# Acid-Base Stoichiometry

1. Jul 4, 2009

### webz

1. The problem statement, all variables and given/known data
Calculate the volume of 0.108 M NaOH solution required to react completely with 145 mL of phosphoric acid solution that is 1.15x10^-2 M.

2. Relevant equations
n=MV

3. The attempt at a solution
$$NaOH \rightarrow Na^{+}+OH^{-}$$
$$H_{3}PO_{4} \rightarrow 3H^{+} + PO_{4}^{-}$$

$$1.15x10^{-2} mol/L$$ $$H_{3}PO_{4} * .145L$$ $$H_{3}PO_{4} * 3 mol H^{+}/1 mol H_{3}PO_{4} = 5.003 mol H^{+}$$

$$5.003 mol OH^{-} / .108 mol OH^{-} L = 46.324 L$$

I clearly went wrong somewhere. Why in the world would I ever need 46 L to react with a 145 mL solution.
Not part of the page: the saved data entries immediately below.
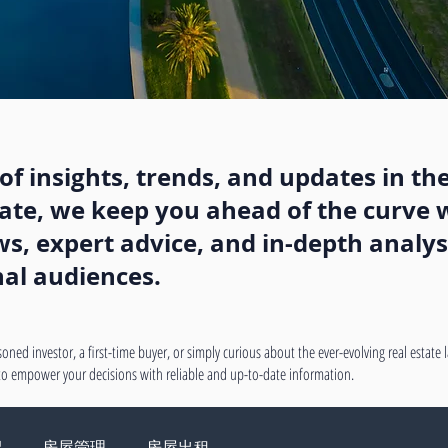
f insights, trends, and updates in the
state, we keep you ahead of the curve w
, expert advice, and in-depth analysi
nal audiences.
oned investor, a first-time buyer, or simply curious about the ever-evolving real estate
 to empower your decisions with reliable and up-to-date information.
绍
房屋管理
房屋出租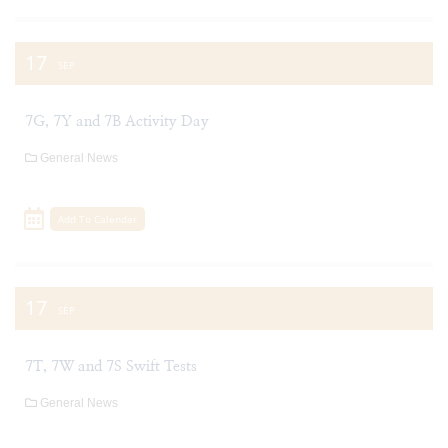
17
SEP
7G, 7Y and 7B Activity Day
General News
Add To Calendar
17
SEP
7T, 7W and 7S Swift Tests
General News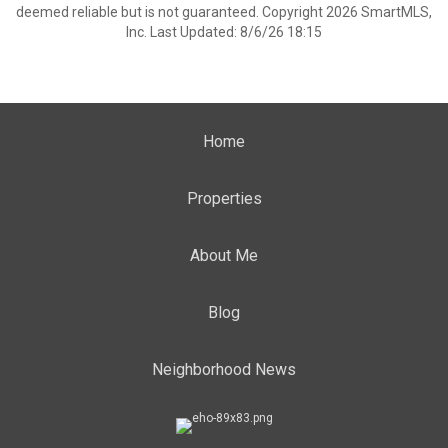
deemed reliable but is not guaranteed. Copyright 2026 SmartMLS,
Inc. Last Updated: 8/6/26 18:15
Home
Properties
About Me
Blog
Neighborhood News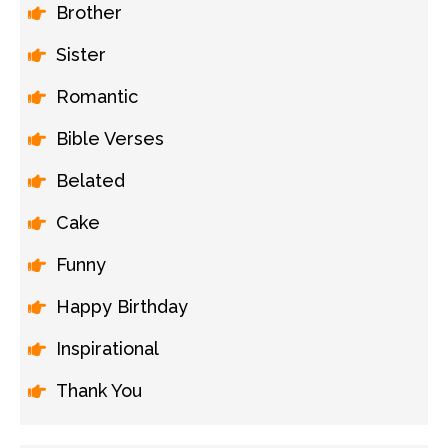
Brother
Sister
Romantic
Bible Verses
Belated
Cake
Funny
Happy Birthday
Inspirational
Thank You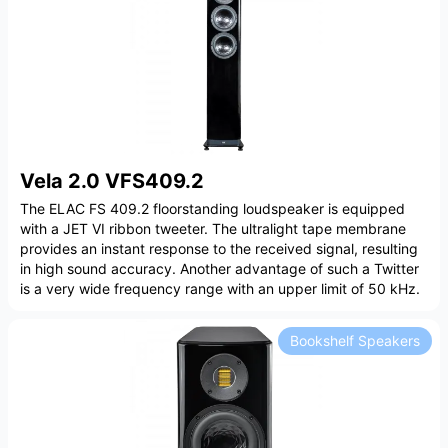
Vela 2.0 VFS409.2
The ELAC FS 409.2 floorstanding loudspeaker is equipped
with a JET VI ribbon tweeter. The ultralight tape membrane
provides an instant response to the received signal, resulting
in high sound accuracy. Another advantage of such a Twitter
is a very wide frequency range with an upper limit of 50 kHz.
Bookshelf Speakers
PS. I am bad with the latex reference codes, sorry.

2. Jul 4, 2009

### Bohrok

You multiplied by 145 instead of 0.145 (or .145 as you had written) in your first line of work.

Last edited: Jul 4, 2009
3. Jul 4, 2009

### Staff: Mentor

No need for latex.

Simple math error.

4. Jul 4, 2009

### Staff: Mentor

Hard to say - s/he wrote .145 which can be short for 0.145.

5. Jul 4, 2009

### webz

It should have been 5.003 x10^-3, not just 5.003.

Answer is 46.32mL. Thanks for the help.